What is God?: Theists
New to religion
Sixty years of prayer
That is what our grandmother has. She does not know the word epistemology.
She woke this morning at five, as she has every morning since she was nineteen, and spoke to someone. Not the ceiling. Not a concept. A presence she knows the way she knows her own hands — through use, through the accumulated evidence of a lifetime in which prayers were answered often enough that the philosophical objections feel like asking whether the sun is real.
We start here because the debate almost never does. It starts in seminar rooms, with arguments. Our starting point is a relationship. Five billion people maintain one. The naturalists want to explain this as cognitive bias. The explanation does not account for the specific, irreducible quality of being known — not understood, not analyzed, known — that prayer produces.
God is personal. Not a force. Not a tendency. A being who entered history at specific moments — the burning bush, the resurrection, the night of power. The specificity is the point.
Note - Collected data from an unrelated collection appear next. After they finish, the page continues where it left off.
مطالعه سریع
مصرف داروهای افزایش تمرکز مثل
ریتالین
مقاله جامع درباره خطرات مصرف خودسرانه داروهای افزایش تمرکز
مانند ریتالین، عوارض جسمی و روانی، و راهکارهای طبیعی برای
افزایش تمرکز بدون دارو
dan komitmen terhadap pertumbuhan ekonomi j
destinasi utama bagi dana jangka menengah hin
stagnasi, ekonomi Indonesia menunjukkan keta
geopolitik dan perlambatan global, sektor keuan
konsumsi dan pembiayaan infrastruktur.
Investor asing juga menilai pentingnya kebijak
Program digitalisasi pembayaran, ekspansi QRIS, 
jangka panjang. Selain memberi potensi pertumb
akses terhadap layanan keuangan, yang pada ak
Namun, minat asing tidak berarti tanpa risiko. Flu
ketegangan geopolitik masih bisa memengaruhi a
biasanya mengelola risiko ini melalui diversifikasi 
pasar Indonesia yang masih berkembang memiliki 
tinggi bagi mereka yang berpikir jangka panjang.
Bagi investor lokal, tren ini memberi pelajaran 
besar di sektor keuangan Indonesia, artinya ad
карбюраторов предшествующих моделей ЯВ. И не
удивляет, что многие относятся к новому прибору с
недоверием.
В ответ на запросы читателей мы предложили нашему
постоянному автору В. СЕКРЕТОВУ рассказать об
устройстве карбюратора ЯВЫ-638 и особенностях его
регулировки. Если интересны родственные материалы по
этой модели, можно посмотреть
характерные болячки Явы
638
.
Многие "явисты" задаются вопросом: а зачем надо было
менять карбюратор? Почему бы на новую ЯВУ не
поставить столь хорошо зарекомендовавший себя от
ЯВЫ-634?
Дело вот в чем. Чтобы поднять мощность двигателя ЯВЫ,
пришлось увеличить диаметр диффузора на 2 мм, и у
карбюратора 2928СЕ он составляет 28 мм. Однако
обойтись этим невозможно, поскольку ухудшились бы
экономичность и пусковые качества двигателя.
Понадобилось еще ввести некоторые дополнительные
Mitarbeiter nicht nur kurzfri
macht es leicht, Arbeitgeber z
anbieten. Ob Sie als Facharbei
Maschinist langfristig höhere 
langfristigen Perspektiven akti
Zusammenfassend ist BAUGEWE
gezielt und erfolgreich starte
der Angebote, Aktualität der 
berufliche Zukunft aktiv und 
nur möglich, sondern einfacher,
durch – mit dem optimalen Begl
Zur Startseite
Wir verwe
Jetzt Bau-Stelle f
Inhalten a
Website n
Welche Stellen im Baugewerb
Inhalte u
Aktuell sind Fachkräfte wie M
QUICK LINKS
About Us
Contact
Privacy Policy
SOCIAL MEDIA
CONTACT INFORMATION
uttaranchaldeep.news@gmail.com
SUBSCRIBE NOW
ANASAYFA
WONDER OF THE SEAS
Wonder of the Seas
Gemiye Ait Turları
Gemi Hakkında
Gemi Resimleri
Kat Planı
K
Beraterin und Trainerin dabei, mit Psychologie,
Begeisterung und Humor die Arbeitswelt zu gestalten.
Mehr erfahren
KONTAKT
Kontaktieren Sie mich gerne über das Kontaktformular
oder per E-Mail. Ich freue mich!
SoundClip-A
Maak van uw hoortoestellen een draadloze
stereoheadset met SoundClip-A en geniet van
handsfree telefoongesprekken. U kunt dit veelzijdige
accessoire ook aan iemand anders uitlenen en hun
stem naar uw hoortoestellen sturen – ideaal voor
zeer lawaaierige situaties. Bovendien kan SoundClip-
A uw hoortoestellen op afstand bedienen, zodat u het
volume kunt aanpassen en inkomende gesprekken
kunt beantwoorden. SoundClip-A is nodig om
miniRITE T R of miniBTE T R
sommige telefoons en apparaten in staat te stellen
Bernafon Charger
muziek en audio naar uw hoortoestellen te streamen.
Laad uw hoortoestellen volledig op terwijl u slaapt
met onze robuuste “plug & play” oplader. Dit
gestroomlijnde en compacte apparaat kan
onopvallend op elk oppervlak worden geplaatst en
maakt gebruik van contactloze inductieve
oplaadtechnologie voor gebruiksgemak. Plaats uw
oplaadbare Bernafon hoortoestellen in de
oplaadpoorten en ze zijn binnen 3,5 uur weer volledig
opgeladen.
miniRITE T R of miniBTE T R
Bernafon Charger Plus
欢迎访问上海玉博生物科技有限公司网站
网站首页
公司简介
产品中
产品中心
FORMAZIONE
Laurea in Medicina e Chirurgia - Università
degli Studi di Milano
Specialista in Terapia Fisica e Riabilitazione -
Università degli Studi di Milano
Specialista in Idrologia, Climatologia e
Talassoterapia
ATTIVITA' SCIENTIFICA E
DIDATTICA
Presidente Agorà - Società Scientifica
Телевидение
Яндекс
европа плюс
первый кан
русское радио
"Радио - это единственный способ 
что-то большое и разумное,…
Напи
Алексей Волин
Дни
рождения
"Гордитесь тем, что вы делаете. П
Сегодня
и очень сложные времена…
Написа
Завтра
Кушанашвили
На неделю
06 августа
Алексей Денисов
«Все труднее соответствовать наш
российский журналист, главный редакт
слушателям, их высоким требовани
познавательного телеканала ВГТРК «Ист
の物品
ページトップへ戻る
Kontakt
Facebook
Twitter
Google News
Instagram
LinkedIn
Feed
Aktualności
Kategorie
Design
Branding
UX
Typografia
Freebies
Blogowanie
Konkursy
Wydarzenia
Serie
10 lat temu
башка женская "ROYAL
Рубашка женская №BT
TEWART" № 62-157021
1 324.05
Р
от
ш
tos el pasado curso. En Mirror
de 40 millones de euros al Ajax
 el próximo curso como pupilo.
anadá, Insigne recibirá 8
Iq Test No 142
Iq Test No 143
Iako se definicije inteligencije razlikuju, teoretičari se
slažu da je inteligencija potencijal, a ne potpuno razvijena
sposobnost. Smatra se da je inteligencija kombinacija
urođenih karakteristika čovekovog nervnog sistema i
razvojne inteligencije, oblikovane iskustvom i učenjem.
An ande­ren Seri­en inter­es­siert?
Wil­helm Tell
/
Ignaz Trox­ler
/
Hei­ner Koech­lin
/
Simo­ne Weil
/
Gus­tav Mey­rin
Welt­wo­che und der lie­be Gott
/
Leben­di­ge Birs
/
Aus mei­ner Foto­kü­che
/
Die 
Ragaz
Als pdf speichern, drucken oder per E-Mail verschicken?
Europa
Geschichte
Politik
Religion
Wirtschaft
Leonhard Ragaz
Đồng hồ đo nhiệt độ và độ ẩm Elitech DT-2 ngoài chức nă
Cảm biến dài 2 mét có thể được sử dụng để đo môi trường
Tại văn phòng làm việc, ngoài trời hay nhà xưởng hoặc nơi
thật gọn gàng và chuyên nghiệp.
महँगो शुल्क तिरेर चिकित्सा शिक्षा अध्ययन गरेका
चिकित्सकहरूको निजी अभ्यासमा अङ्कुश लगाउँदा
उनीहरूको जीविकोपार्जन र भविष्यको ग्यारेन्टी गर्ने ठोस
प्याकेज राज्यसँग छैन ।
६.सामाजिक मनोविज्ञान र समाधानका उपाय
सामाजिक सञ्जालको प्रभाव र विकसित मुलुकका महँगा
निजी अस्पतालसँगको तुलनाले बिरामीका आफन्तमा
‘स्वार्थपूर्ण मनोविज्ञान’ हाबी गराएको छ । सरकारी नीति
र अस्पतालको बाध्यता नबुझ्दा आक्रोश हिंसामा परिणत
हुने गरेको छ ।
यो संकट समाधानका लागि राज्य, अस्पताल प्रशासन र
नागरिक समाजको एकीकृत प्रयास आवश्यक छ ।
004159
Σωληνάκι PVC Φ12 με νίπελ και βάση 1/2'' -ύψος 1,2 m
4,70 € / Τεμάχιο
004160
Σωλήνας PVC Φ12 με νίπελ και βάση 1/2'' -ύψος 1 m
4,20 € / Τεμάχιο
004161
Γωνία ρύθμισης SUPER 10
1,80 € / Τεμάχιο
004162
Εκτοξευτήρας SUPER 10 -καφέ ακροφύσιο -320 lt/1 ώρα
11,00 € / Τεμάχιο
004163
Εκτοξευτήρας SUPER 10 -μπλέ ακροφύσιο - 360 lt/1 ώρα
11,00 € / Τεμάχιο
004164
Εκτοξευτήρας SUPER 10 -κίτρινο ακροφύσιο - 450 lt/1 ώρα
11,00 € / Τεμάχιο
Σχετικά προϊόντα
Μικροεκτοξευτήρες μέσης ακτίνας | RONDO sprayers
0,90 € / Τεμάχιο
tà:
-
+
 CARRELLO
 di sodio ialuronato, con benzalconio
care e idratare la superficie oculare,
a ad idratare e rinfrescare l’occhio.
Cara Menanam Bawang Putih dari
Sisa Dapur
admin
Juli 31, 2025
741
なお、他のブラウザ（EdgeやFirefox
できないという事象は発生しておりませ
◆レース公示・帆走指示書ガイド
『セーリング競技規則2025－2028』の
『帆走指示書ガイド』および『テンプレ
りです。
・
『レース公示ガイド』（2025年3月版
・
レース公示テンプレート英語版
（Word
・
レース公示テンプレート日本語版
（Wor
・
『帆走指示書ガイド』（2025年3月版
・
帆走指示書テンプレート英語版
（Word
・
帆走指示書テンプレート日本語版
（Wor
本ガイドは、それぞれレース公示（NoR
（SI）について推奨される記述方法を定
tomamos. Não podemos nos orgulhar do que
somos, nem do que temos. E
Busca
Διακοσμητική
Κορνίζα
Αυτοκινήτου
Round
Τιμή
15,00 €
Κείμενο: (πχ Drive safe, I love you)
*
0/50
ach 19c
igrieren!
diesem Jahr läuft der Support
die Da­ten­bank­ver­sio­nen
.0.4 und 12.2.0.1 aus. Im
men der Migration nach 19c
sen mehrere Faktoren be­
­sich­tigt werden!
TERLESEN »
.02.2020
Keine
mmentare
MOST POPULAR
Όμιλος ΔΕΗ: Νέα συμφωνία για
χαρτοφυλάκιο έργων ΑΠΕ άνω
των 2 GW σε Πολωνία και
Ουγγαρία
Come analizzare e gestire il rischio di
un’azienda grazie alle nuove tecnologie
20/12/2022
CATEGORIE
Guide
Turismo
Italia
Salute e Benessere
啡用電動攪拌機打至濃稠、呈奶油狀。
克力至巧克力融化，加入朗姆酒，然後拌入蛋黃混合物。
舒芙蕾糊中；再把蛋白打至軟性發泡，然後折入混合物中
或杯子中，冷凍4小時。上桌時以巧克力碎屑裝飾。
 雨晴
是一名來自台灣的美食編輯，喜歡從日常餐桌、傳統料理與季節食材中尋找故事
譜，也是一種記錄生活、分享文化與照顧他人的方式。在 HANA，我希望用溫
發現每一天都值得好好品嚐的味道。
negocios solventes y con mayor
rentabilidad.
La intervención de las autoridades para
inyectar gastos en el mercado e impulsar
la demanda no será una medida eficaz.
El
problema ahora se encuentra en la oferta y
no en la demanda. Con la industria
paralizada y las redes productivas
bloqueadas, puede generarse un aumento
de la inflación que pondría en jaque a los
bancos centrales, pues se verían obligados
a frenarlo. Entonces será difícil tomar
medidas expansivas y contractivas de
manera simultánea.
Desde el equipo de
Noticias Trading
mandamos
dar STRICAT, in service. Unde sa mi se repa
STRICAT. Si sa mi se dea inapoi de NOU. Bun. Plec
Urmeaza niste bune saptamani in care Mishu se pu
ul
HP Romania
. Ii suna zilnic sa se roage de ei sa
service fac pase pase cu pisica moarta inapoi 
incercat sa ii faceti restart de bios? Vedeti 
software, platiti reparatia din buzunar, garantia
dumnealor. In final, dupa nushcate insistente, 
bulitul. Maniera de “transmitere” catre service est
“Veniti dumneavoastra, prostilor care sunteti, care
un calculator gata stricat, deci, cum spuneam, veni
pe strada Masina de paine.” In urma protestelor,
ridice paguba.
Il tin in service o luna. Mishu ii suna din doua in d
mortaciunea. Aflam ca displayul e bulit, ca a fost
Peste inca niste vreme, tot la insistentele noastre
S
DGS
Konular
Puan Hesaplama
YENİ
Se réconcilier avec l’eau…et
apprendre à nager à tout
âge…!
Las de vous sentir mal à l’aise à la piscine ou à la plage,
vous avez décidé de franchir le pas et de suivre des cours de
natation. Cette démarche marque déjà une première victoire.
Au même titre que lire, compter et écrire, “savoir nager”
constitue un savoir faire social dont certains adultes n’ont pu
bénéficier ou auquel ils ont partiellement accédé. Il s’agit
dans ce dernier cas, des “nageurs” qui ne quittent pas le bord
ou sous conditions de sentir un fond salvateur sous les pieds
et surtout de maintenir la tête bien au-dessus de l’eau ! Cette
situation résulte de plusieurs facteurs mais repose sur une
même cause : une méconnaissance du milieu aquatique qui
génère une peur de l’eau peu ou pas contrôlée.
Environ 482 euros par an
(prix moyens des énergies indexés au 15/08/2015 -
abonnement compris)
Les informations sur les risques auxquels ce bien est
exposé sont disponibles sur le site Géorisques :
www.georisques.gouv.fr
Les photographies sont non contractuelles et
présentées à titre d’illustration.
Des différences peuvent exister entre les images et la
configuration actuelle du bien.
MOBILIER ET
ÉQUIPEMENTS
The mystics report experiences we recognize. The Desert Fathers sat in silence. The Sufi whirling dervishes sought fana. But in every one of these traditions, the experience points toward a someone.
My father died on a Tuesday in March. The hospice chaplain held his hand. My father, who had not spoken in two days, said thank you
— not to the chaplain. To the room. To something in the room the rest of us could not see but he could. The chaplain did not flinch. She had heard this before.
Where we concede ground: We have used God’s name to justify Crusades, slave ships, and the destruction of queer children. Our record includes centuries of violence.
What would change our mind: The contemplative encounter replicated via brain stimulation with no residual relationship — the experience fully explained by the brain.